After first line chemotherapy regimens of (m)Folfirinox and Genzar/Abraxane are no longer effective, there are second, third and fourth-line chemo drug combinations available.
CHEMOTHERAPY PROTOCOLS FOR PANCREATIC CANCER
https://www.cancertherapyadvisor.com/wp-content/uploads/sites/12/2020/03/Pancreatic-Adenocarcinoma-0320.pdf
For metastatic disease to the liver and surgical bed, ablation in the form of cryoablation and Nanoknife/IRE (irreversible electroporation) may be options. Treatment of liver mets may be possible using Y-90 (Yttrium 90 radiotherapy) where albumin and then a radioisotope is perused into the liver.
https://interventionalnews.com/y90-radioembolization-metastatic-pancreatic-cancer/
In later stage pancreatic cancer, clinical trials offer the patient potential of better outcomes through access to new drug compounds not yet available to the general patient population.
Ablation
https://letswinpc.org/promising-science/2022/06/30/ablative-smart-radiotherapy-advanced-pancreatic-cancer/
https://letswinpc.org/promising-science/2020/06/19/study-nanoknife-ire-technology/
https://www.medpagetoday.com/meetingcoverage/astro/101459
Precision Medicine of genetic testing using Next Generation Sequencing (NGS) and or liquid biopsy to detect possible somatic (spontaneous);or germ line (mutations) is important for determining if targeted therapy is available or in finding a suitable clinical trial. After my second chemo regimen was beginning to wane, genetic testing led to my finding a clinical trial resulting in achieving NED status in 2016 after metas disease to the liver.
Genetic Testing
https://pancan.org/news/what-you-need-to-know-about-genetic-and-molecular-testing/
https://pancan.org/news/lets-talk-about-genetic-and-biomarker-testing/
As others responding to this post mention, advocating for better treatment is essential. One needs to be prepared when encountering resistance for one’s private health insurer. Fortunately for me, the private insurance was outstanding, allowed me to obtain treatment wherever necessary and paid for genetic testing and everything thing else. The clinical trial costs and transportation were covered by the trial sponsor.

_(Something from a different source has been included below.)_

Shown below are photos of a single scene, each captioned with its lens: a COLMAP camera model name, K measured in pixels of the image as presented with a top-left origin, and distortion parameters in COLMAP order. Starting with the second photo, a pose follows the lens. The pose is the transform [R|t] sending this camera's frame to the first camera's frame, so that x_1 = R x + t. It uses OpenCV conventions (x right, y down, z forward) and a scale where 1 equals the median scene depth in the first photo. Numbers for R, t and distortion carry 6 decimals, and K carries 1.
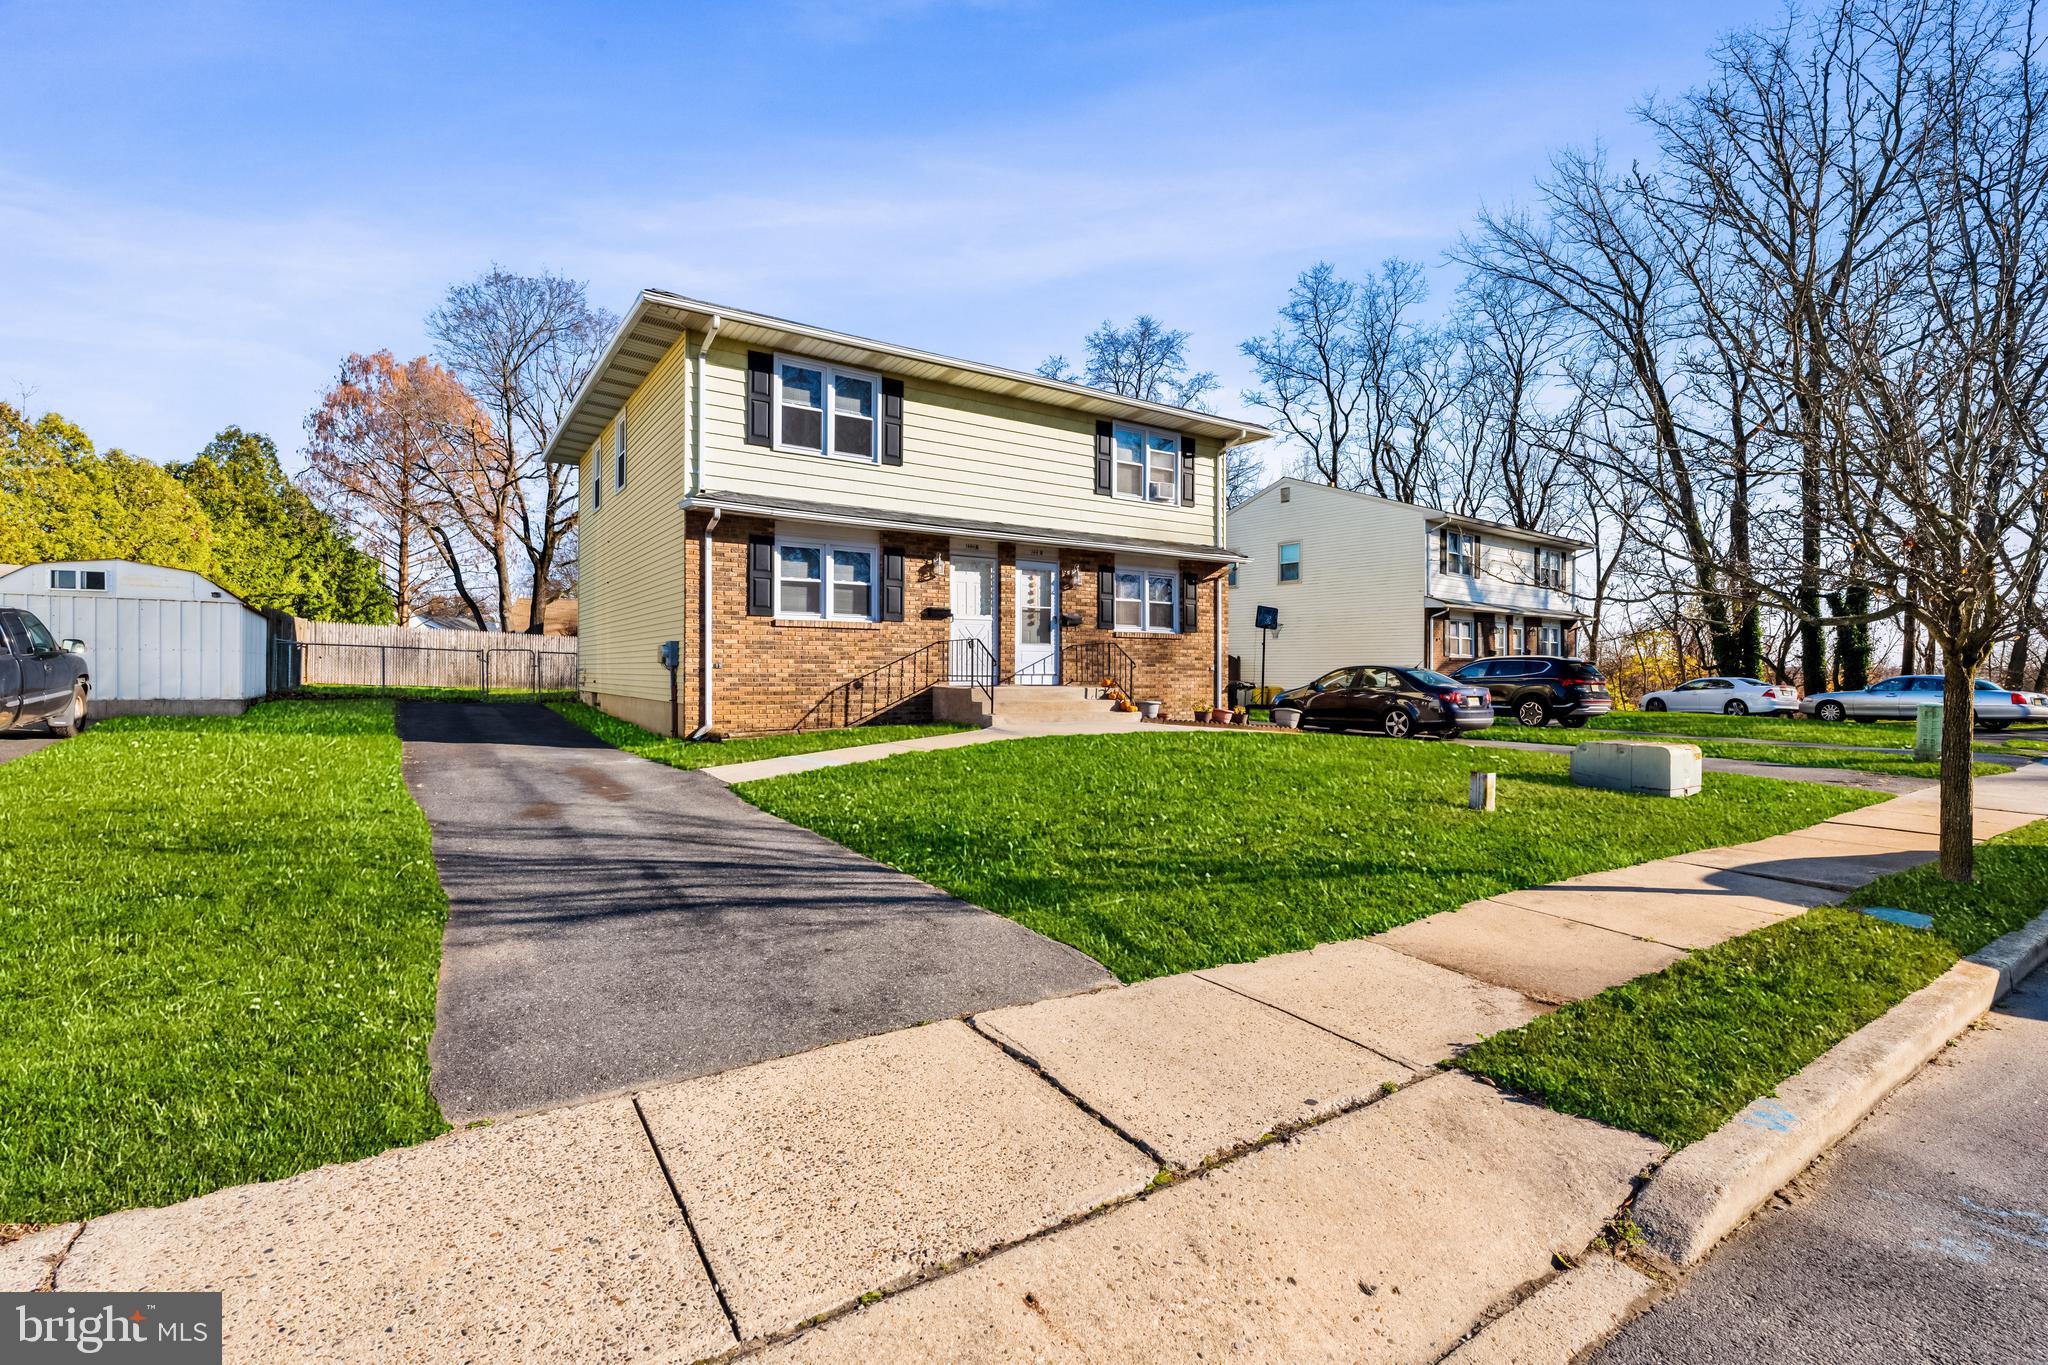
lens RADIAL K [[920.5, 0, 1023.5], [0, 920.5, 666.7], [0, 0, 1]] dist [-0.001295, 0.000653]
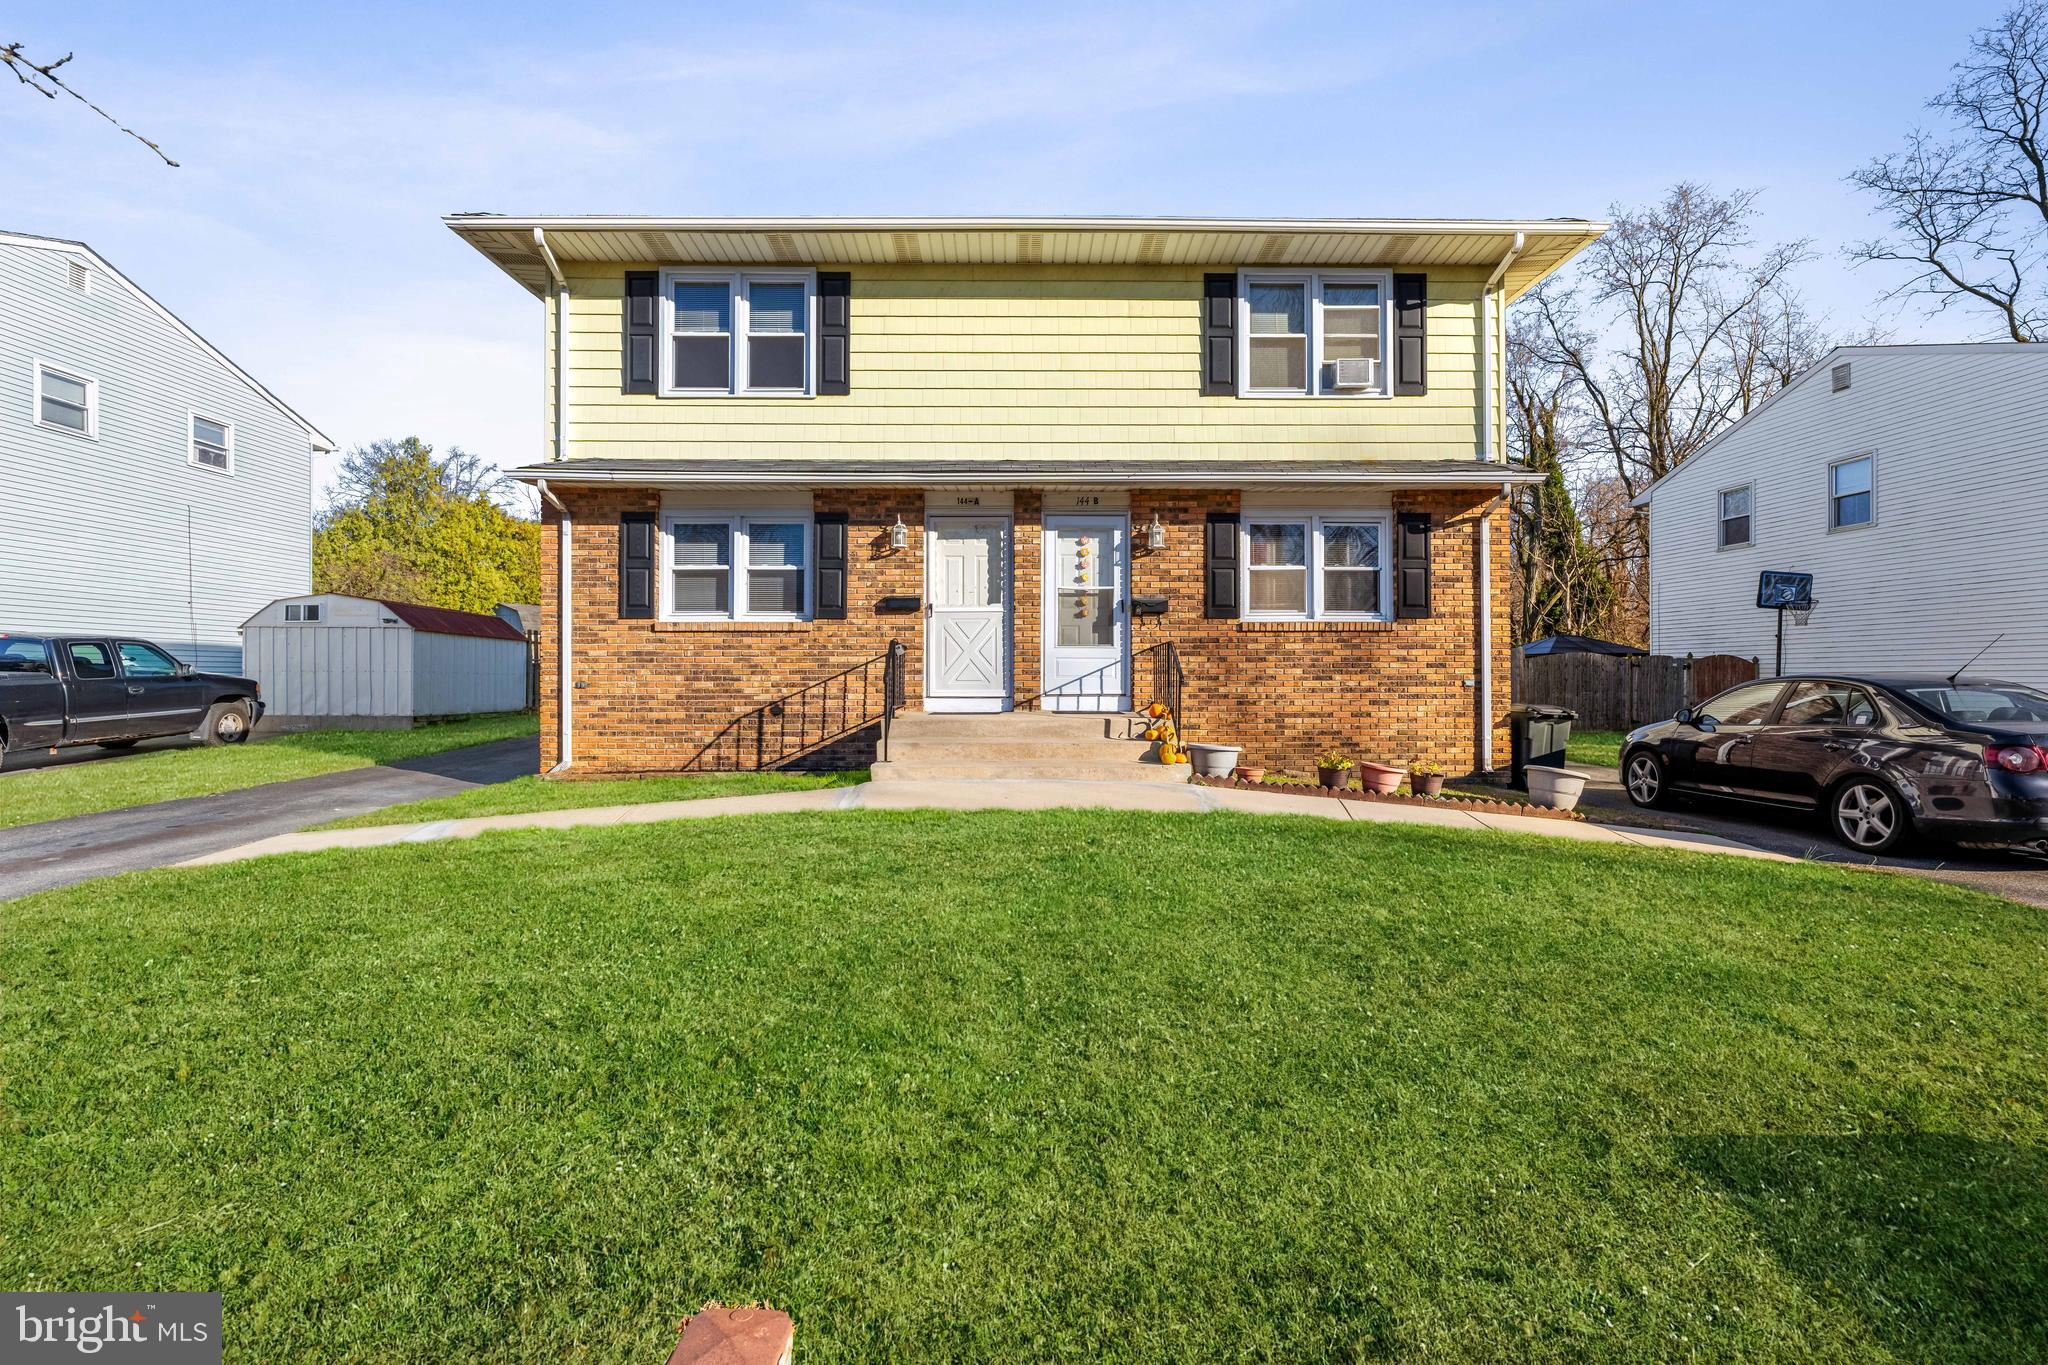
lens RADIAL K [[920.5, 0, 1023.5], [0, 920.5, 666.7], [0, 0, 1]] dist [-0.001295, 0.000653]
pose [[0.835821, -0.013795, -0.548829, 0.339883], [0.007853, 0.999882, -0.013173, -0.002858], [0.548946, 0.006700, 0.835831, 0.473910]]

Lastly, do not hesitate to obtain additional opinions. If you feel your current care team is not meeting your expectations, consult with other pancreatic cancer oncologists who have the depth and breadth in treating pancreatic cancer that the average GI specialist won’t have. When inquiring about clinical trials, my experience has been that a GI oncologist whose sub-specialty is treating cancers of the pancreas is more likely to know of clinical trials than a regular GI specialist whose practice generally consists of few pancreatic cancer patients.

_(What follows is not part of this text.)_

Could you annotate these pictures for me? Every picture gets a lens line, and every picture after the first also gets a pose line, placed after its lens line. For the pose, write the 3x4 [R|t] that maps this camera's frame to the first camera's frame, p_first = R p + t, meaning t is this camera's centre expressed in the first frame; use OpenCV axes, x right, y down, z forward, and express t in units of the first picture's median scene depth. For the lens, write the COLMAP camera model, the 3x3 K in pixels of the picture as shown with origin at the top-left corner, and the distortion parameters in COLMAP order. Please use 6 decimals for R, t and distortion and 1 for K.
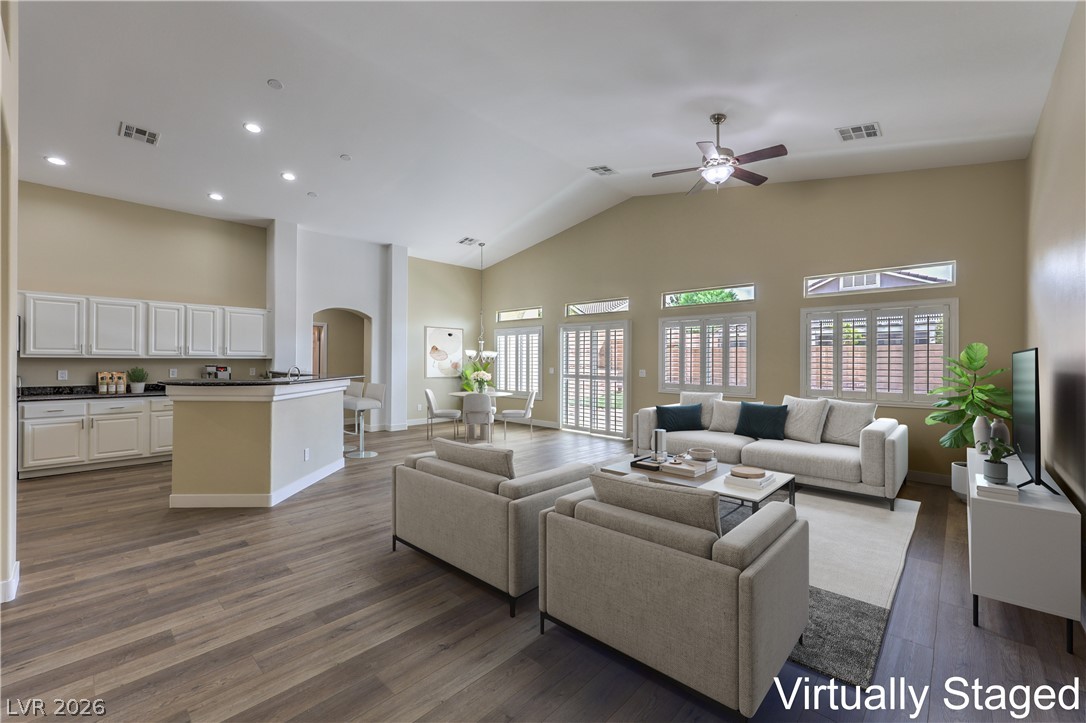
lens RADIAL K [[443.9, 0, 557.9], [0, 443.9, 359.0], [0, 0, 1]] dist [0.008163, -0.000440]
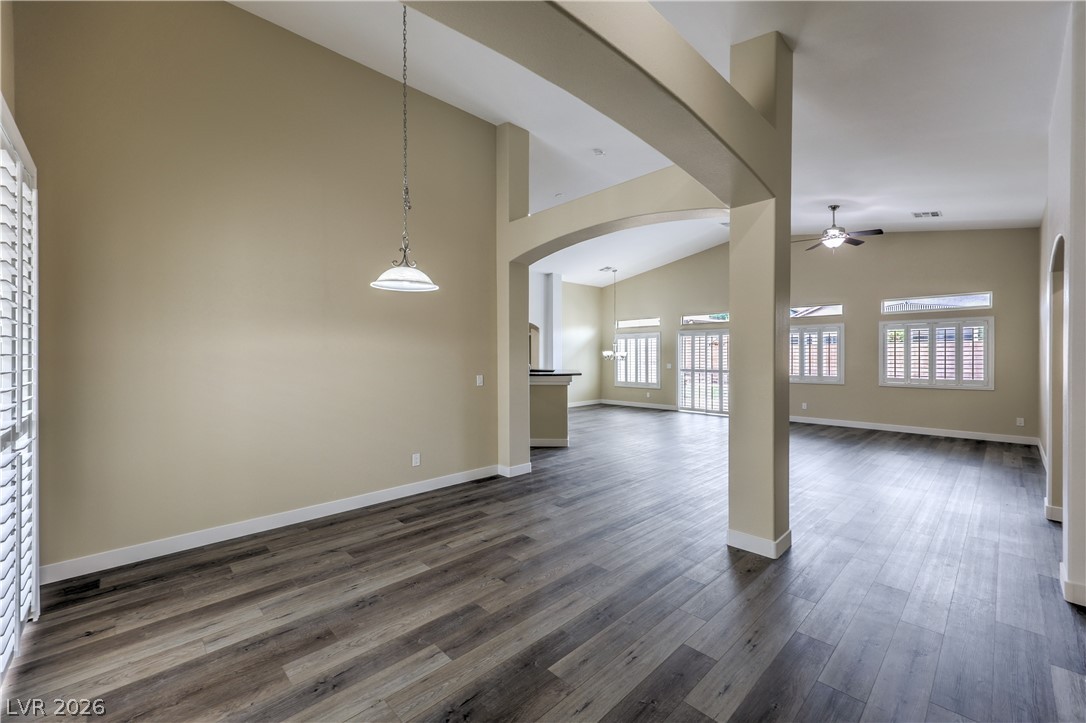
lens RADIAL K [[442.5, 0, 556.5], [0, 442.5, 358.5], [0, 0, 1]] dist [0.007936, -0.000370]
pose [[0.998365, -0.007844, -0.056627, -0.501330], [0.008306, 0.999934, 0.007929, -0.017419], [0.056561, -0.008386, 0.998364, -0.595339]]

The Pancreatic Cancer Action Network can be of help in providing a list of NCI designated tertiary-level centers of excellence in cancer treatment and the names of pancreatic cancer oncologists and interventional radiologists and surgeons experienced with ablative techniques, Y-90 and other chemotherapy combinations less widely used. PanCan.org can be reached at 877.272.6226, M-F, 7:00am-5:00pm PT.

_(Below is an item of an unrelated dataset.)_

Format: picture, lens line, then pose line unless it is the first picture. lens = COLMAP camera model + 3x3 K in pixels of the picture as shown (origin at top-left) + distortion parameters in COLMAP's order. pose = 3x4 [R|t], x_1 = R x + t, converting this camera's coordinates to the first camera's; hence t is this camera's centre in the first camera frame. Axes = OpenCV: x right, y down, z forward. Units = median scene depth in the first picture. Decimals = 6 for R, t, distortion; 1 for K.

Thank you so much for this information!!! I was informed yesterday that I am going to get radiation for my pancreas and Prof Eduard Jonas (part of my team) will do the op on my liver to remove the 2 lesions. He is starting a trial early January, and he will then treat me and monitor me, and when the mass in the pancreas has reduced a little, he will do the op to remove the tumor.
Praise God for this news. This gives me extra power to keep on fighting and believing! There surely is power in prayer!!!!!